* Task description *
Print, exactly as they appear in the listing below, the lines from the line with "left elbow: (157, 160)" to the line with "root of tail: (126, 13)", with both end lines kept.

[[ Provided information open ]]

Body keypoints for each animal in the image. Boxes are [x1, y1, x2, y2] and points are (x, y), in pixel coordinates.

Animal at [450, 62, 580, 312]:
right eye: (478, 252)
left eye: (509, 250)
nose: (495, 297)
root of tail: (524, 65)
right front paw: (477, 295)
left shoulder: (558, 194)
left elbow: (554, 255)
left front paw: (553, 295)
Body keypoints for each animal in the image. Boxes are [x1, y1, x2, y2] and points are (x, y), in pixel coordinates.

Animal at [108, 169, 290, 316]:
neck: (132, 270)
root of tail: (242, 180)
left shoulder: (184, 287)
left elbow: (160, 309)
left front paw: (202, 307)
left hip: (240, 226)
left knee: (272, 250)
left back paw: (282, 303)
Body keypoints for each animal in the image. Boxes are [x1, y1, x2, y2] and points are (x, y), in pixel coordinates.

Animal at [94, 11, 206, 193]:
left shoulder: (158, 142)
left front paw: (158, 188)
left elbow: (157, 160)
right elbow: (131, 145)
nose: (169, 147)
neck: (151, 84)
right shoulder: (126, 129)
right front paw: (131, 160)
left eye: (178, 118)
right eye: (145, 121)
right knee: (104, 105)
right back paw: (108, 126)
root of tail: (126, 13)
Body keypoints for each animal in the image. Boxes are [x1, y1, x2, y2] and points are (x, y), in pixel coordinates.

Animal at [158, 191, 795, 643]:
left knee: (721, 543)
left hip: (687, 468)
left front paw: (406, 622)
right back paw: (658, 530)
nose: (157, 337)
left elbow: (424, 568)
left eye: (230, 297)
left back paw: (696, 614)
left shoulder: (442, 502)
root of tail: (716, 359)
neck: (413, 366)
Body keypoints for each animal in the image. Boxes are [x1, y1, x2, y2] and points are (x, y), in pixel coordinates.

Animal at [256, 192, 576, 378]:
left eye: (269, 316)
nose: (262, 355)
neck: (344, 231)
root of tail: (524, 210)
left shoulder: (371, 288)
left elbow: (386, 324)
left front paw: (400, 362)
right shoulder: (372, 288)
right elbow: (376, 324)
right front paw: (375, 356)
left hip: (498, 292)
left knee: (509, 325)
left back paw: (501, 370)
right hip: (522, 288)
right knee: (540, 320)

[[ Provided information closed ]]
[[ Provided information open ]]

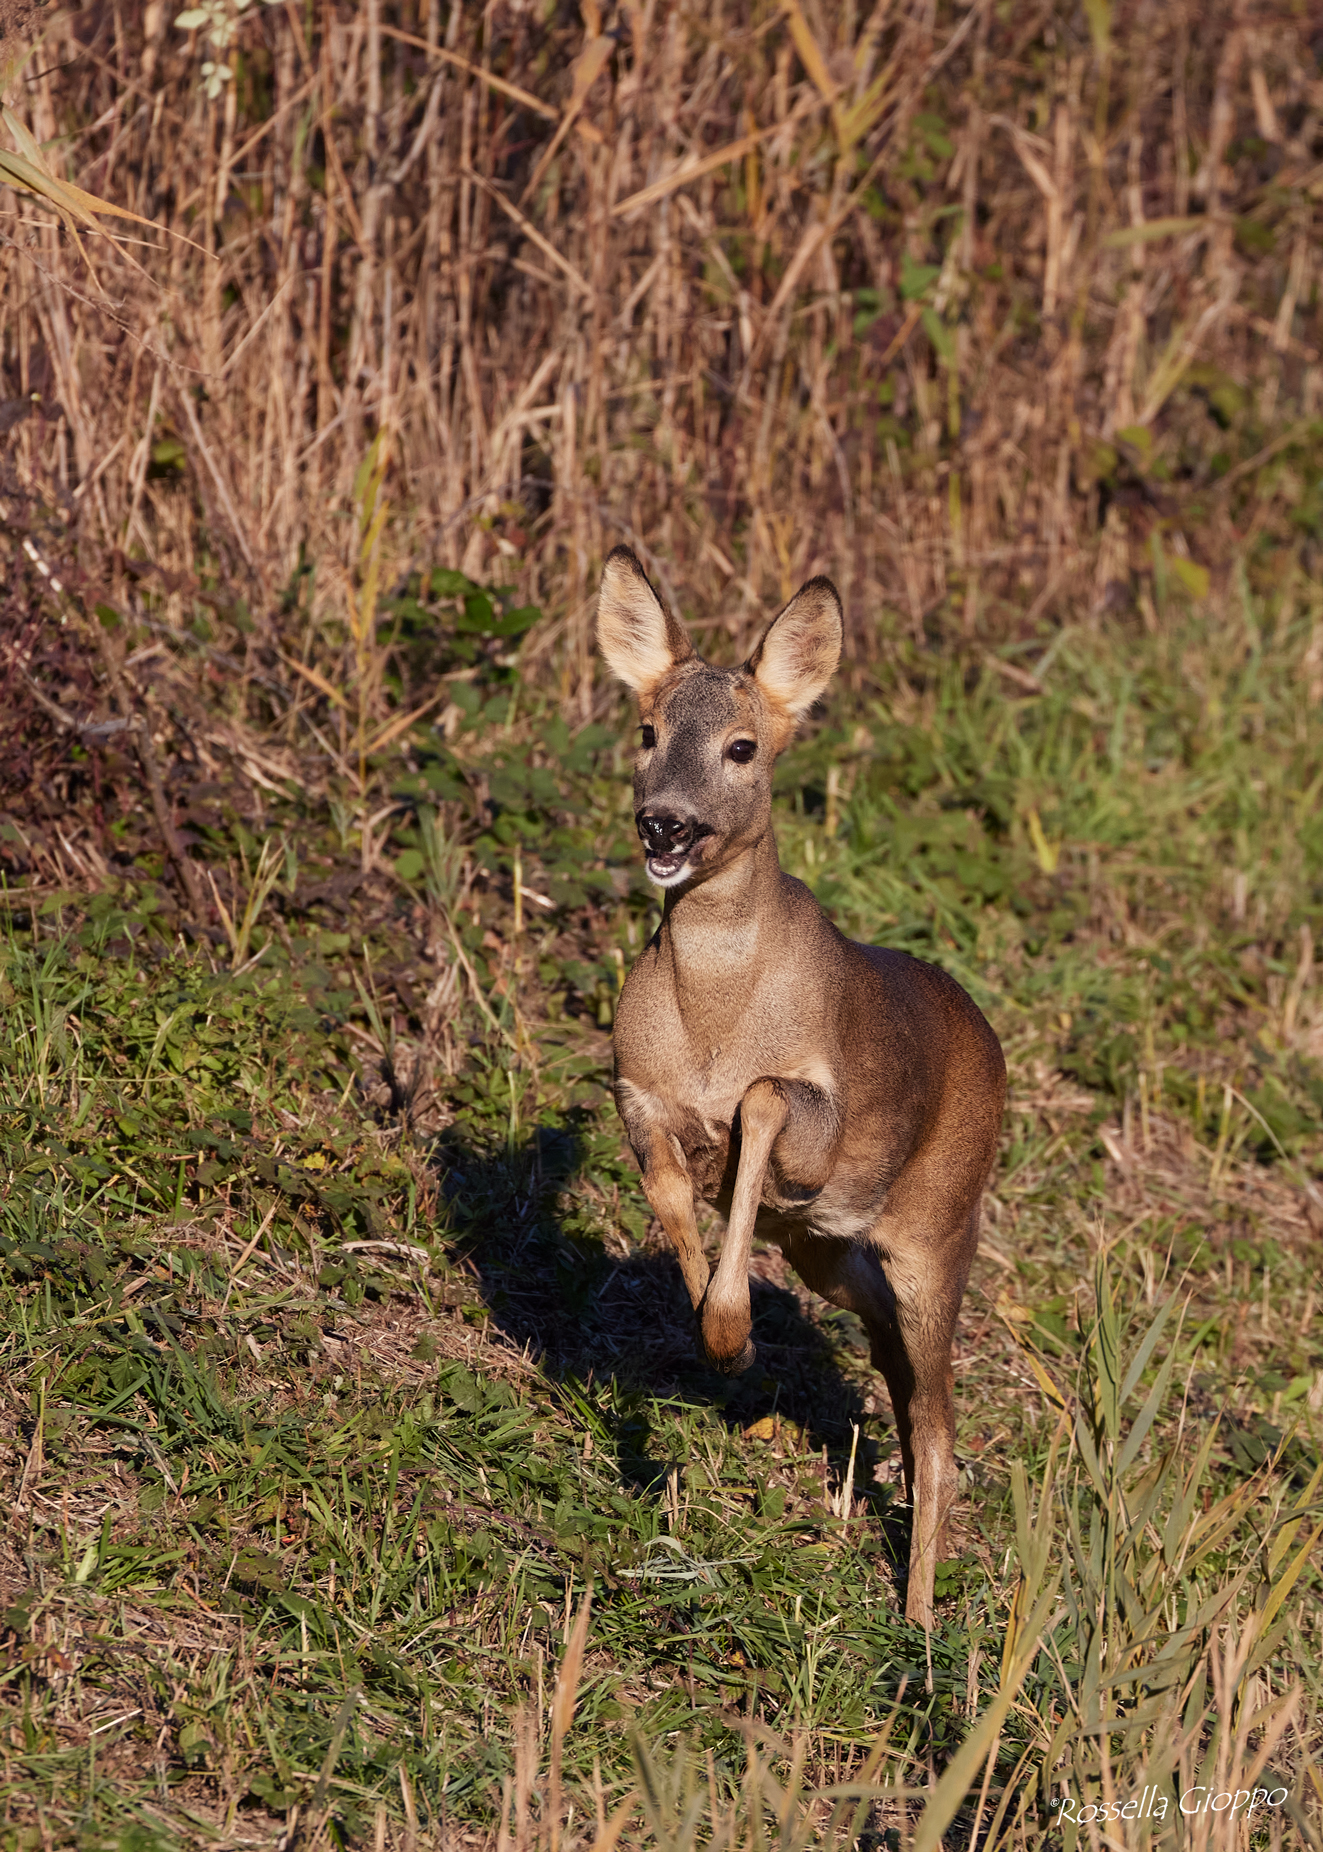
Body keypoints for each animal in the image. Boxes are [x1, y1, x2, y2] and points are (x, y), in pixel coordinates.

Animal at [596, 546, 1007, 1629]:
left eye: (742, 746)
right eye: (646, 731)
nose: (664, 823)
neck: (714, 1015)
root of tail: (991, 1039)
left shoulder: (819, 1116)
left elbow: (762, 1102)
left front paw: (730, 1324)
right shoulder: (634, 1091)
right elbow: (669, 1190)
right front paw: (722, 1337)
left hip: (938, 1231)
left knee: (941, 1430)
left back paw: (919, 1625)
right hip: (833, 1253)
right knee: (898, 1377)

[[ Provided information closed ]]

* Solution *
left elbow: (157, 160)
right elbow: (131, 145)
nose: (169, 147)
neck: (151, 84)
right shoulder: (126, 129)
right front paw: (131, 160)
left eye: (178, 118)
right eye: (145, 121)
right knee: (104, 105)
right back paw: (108, 126)
root of tail: (126, 13)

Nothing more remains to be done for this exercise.